►

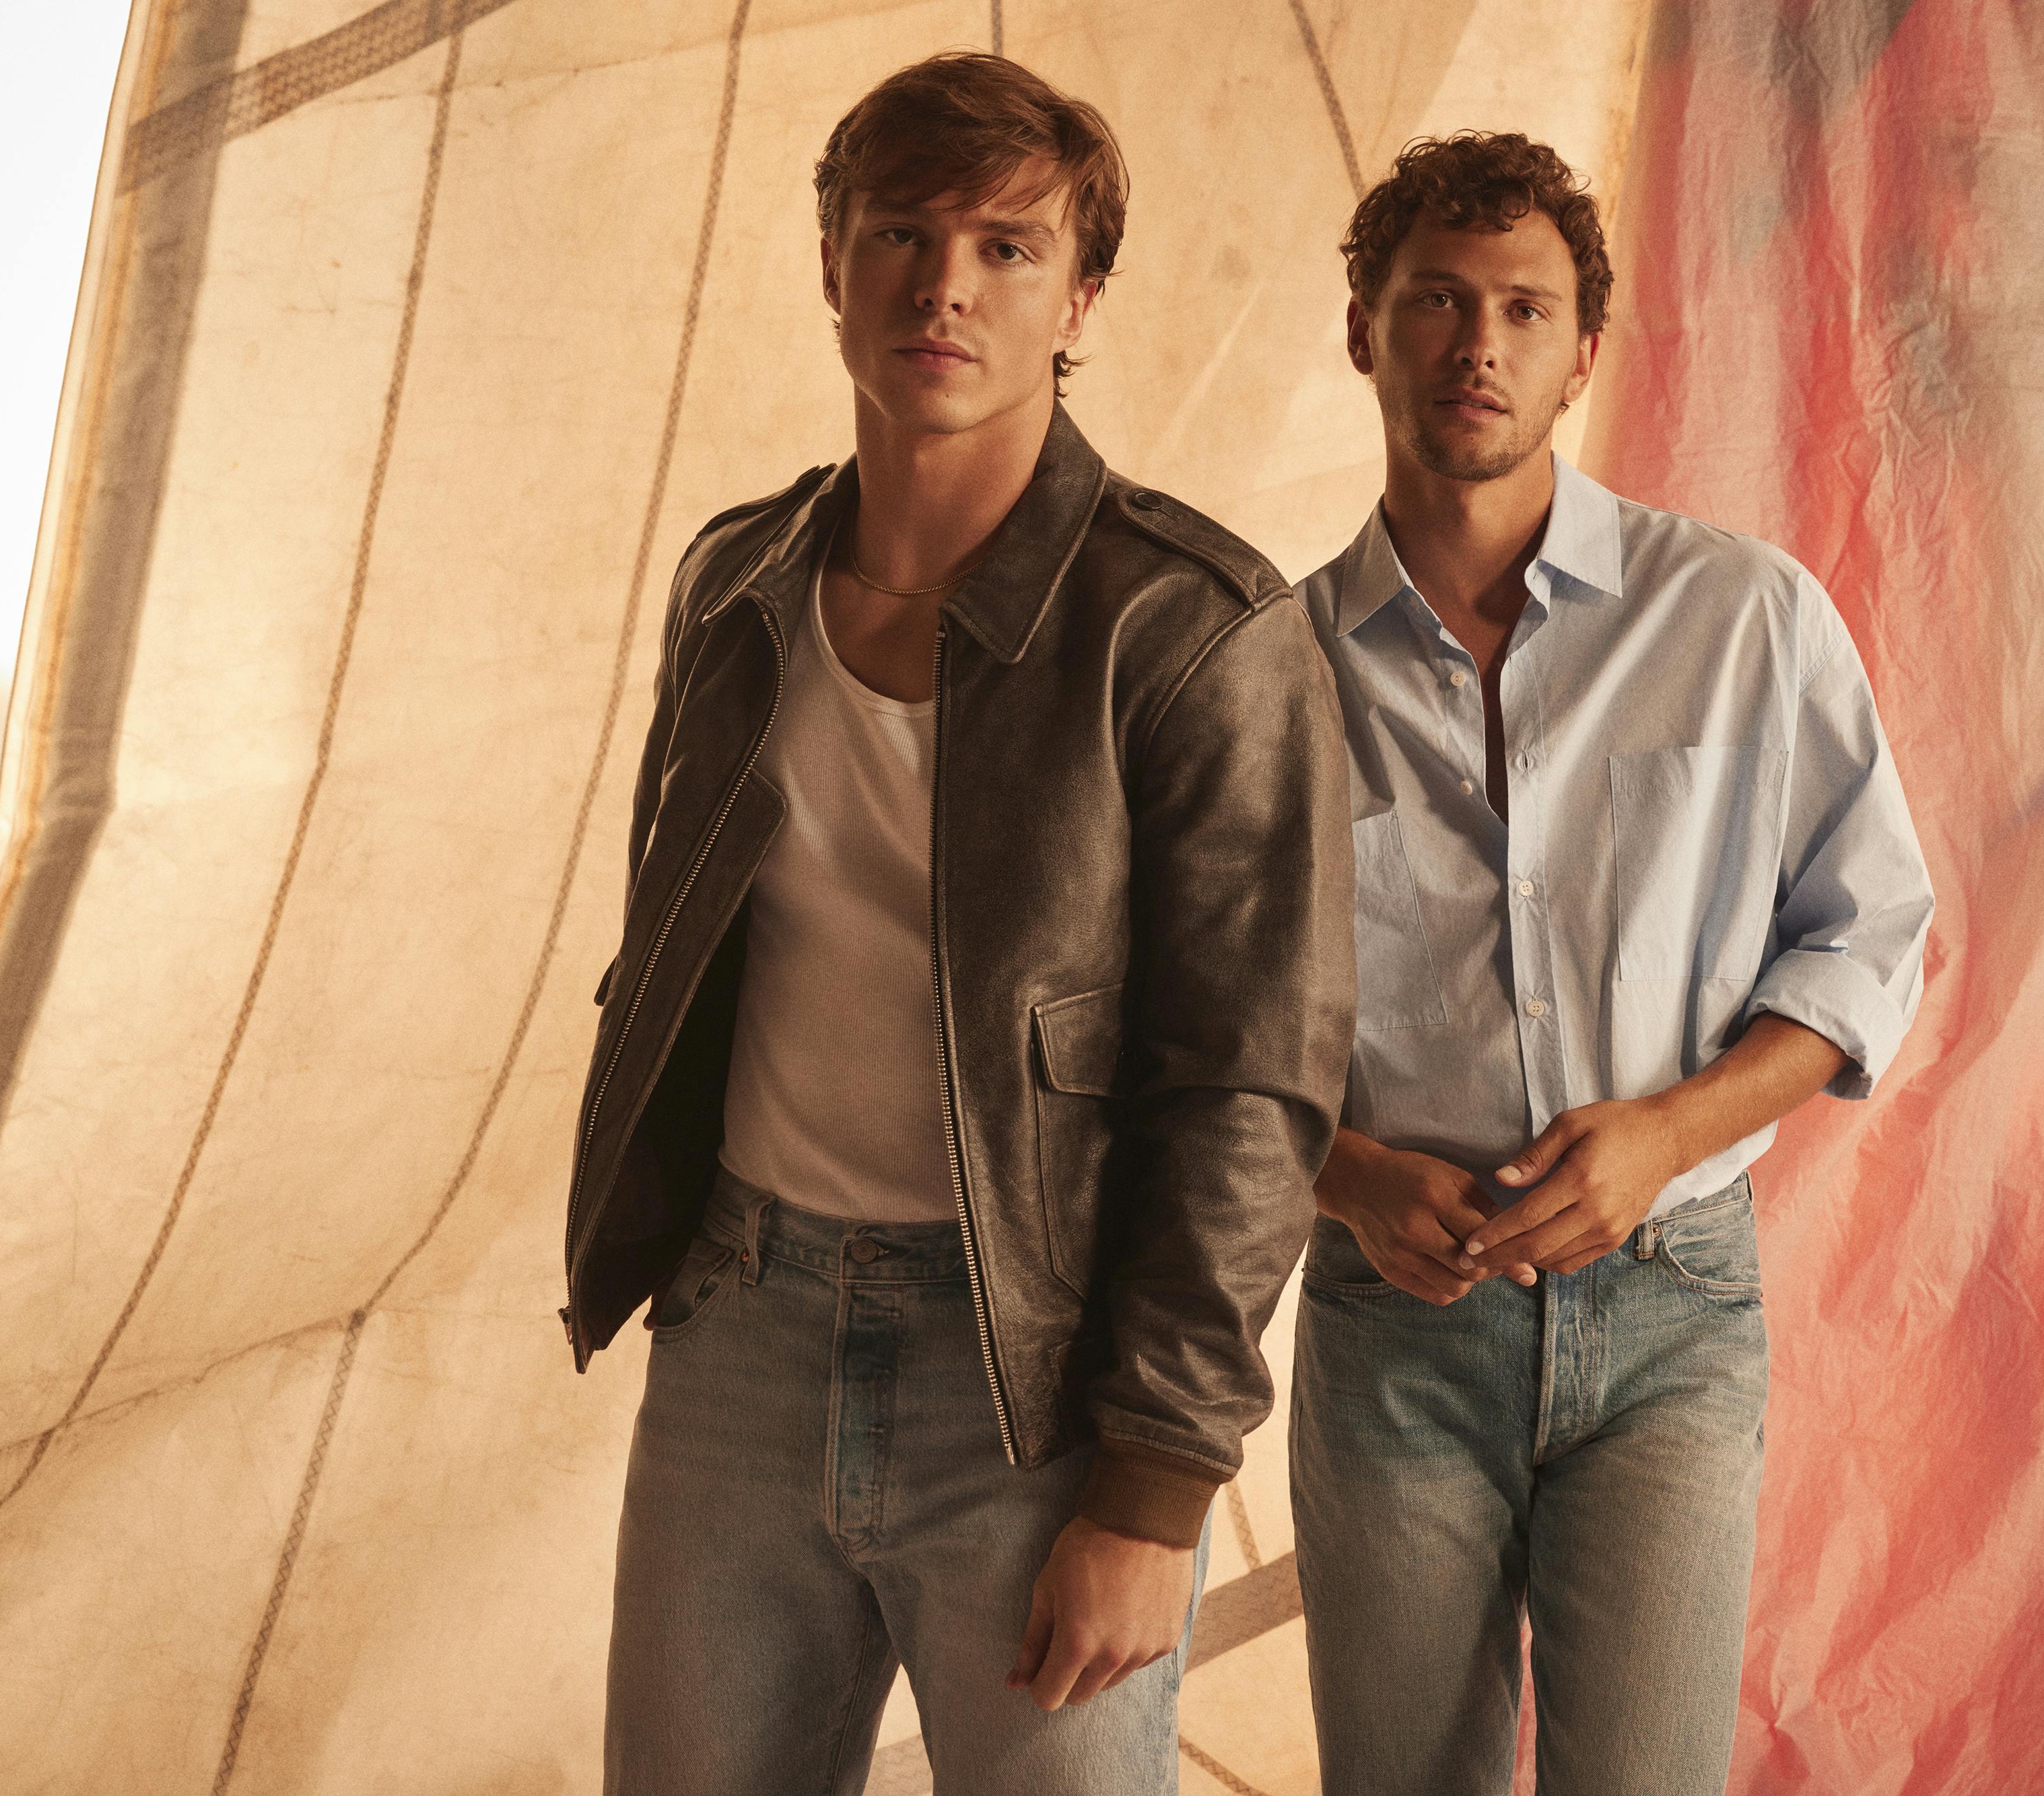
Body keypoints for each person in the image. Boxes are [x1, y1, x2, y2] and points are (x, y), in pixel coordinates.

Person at [560, 52, 1353, 1796]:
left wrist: (1155, 1488)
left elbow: (1252, 1092)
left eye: (1006, 246)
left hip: (1034, 1388)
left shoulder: (1195, 626)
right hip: (741, 1345)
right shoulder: (737, 580)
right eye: (901, 232)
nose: (944, 285)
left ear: (1081, 296)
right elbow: (670, 960)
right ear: (832, 262)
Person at [1288, 131, 1934, 1795]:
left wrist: (1667, 1130)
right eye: (1433, 299)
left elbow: (1867, 931)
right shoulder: (1265, 670)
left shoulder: (1741, 615)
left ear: (1586, 347)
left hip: (1670, 1310)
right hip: (1391, 1317)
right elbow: (1189, 1021)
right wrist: (1348, 1171)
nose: (1475, 345)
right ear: (1361, 326)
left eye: (1522, 306)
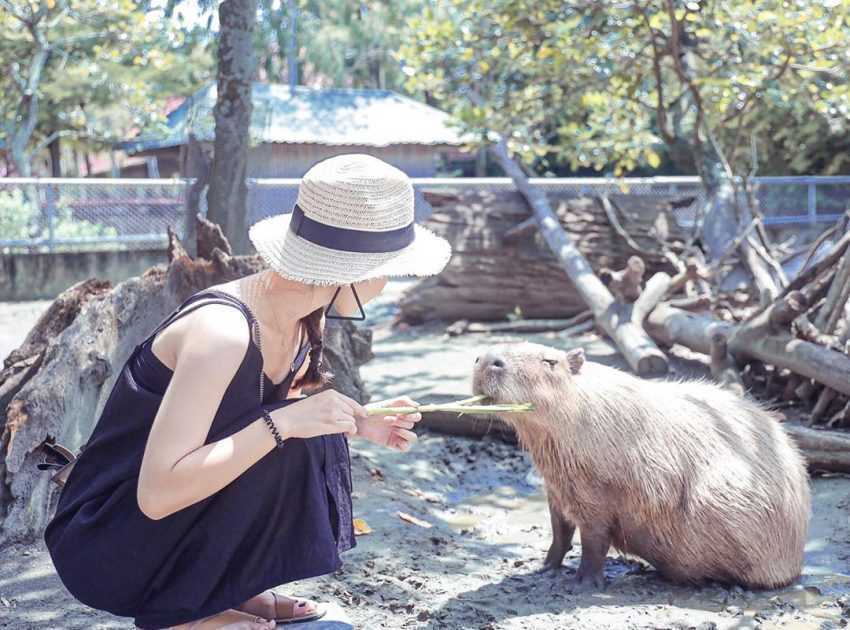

◄

*WHAT YOU HAVE TO DO*
When a line in the listing has the word "right", return that line.

*YOUR RESPONSE*
right hip: (741, 1345)
right shoulder: (737, 580)
right eye: (901, 232)
right elbow: (670, 960)
right ear: (832, 262)
right eye: (1433, 299)
right shoulder: (1265, 670)
right hip: (1391, 1317)
right elbow: (1189, 1021)
right wrist: (1348, 1171)
right ear: (1361, 326)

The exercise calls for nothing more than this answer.